● **Task requirements**
• a. From the workers' compensation appeal decision below, list every kind of case in which the Appeals Panel may issue a written decision affirming a hearing officer's decision.
• b. According to the workers' compensation appeal decision below, on what date was the contested case hearing held?
• c. Write out the workers' compensation appeal decision below from "Affirmed as reformed." to "does not affect the outcome of the hearing.".

● **Passage shown**
--- START ---

This appeal arises pursuant to the Texas Workers’ Compensation Act, TEX. LAB. CODE ANN. § 401.001 et seq. (1989 Act). A contested case hearing (CCH) was held on December 12, 2013, in [City], Texas, with [hearing officer] presiding as the hearing officer. The hearing officer resolved the disputed issues by deciding that: (1) the compensable injury of [date of injury], extends to a 5th metatarsal fracture after September 6, 2011; and (2) the treatment rendered by respondent 2 (subclaimant) during the period of September 7, 2011, through May 22, 2012, was treatment for the compensable injury of [date of injury], for a fracture of the 5th metatarsal.

The appellant (self-insured) appealed all of the hearing officer’s determinations, arguing that there was not sufficient evidence to support the determinations and that the hearing officer did not have jurisdiction to decide whether the treatment rendered by the subclaimant during the period of September 7, 2011, through May 22, 2012, was treatment for the compensable injury of [date of injury], for a fracture of the 5th metatarsal because the proper venue for that determination is medical dispute resolution. The subclaimant responded, urging affirmance of the hearing officer’s determinations. The appeal file does not contain a response from respondent 1 (claimant).

DECISION

Affirmed as reformed.

Section 410.203(b) was amended effective September 1, 2011, to allow the Appeals Panel to affirm the decision of a hearing officer as described by Section 410.204(a-1).  Section 410.204(a) provides, in part, that the Appeals Panel may issue a written decision on an affirmed case as described by Subsection (a-1).  Subsection (a-1) provides that the Appeals Panel may only issue a written decision in a case in which the panel affirms the decision of a hearing officer if the case:  (1) is a case of first impression; (2) involves a recent change in law; or (3) involves errors at the [CCH] that require correction but do not affect the outcome of the hearing.  This is a case of first impression and is a situation with an error that requires correction, but the error does not affect the outcome of the hearing.

The parties stipulated on the record that: (1) the claimant sustained a compensable injury on [date of injury], and (2) the self-insured accepts that a fracture of the 5th metatarsal is included in the compensable injury before September 7, 2011, but not thereafter.

ISSUE NO. 1

The Decision and Order lists Issue No. 1 as “[w]as the treatment rendered by [the subclaimant] during the period September 7, 2011 through May 22, 2012 treatment for the compensable injury of [date of injury] for a fracture of the 5th metatarsal?” The parties agreed on the record and the Benefit Review Conference (BRC) Report states that the issue should be “[w]as the treatment rendered by [the subclaimant] during the period September 7, 2011 through May 22, 2012 for the compensable injury of [date of injury] for a fracture of the left 5th metatarsal?” However, Issue No. 1 as listed in the Decision and Order does not include the word “left.” Therefore, we reform Issue No. 1 by adding the word “left” directly before “5th metatarsal.”

--- END ---

● **Extracted information**
--- START ---

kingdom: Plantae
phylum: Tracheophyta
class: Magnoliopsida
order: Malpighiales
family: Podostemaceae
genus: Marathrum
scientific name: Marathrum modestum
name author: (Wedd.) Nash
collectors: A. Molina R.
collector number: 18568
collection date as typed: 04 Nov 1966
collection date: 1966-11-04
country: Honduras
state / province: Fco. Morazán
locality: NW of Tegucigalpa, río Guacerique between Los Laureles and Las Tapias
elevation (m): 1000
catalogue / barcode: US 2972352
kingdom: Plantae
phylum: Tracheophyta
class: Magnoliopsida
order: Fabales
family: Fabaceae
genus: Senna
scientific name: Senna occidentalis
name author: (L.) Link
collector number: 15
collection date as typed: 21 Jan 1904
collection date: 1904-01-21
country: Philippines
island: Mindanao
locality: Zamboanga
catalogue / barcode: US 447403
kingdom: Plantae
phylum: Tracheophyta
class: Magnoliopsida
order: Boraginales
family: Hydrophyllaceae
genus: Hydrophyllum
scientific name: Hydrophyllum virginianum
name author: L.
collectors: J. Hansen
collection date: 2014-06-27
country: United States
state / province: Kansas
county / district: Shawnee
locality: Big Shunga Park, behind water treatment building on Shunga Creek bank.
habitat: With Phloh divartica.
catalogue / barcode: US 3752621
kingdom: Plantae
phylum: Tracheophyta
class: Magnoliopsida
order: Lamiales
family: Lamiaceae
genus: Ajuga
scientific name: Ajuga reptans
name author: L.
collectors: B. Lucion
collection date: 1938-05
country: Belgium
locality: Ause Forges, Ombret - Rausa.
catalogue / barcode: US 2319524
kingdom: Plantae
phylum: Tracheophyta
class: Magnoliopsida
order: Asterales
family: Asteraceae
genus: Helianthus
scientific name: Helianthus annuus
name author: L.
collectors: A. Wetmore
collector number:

--- END ---

● **Responses to the exercise**
• a.
- A case of first impression
- A case that involves a recent change in law
- A case that involves errors at the CCH that require correction but do not affect the outcome of the hearing

• b. December 12, 2013.

• c.
Affirmed as reformed.

Section 410.203(b) was amended effective September 1, 2011, to allow the Appeals Panel to affirm the decision of a hearing officer as described by Section 410.204(a-1).  Section 410.204(a) provides, in part, that the Appeals Panel may issue a written decision on an affirmed case as described by Subsection (a-1).  Subsection (a-1) provides that the Appeals Panel may only issue a written decision in a case in which the panel affirms the decision of a hearing officer if the case:  (1) is a case of first impression; (2) involves a recent change in law; or (3) involves errors at the [CCH] that require correction but do not affect the outcome of the hearing.  This is a case of first impression and is a situation with an error that requires correction, but the error does not affect the outcome of the hearing.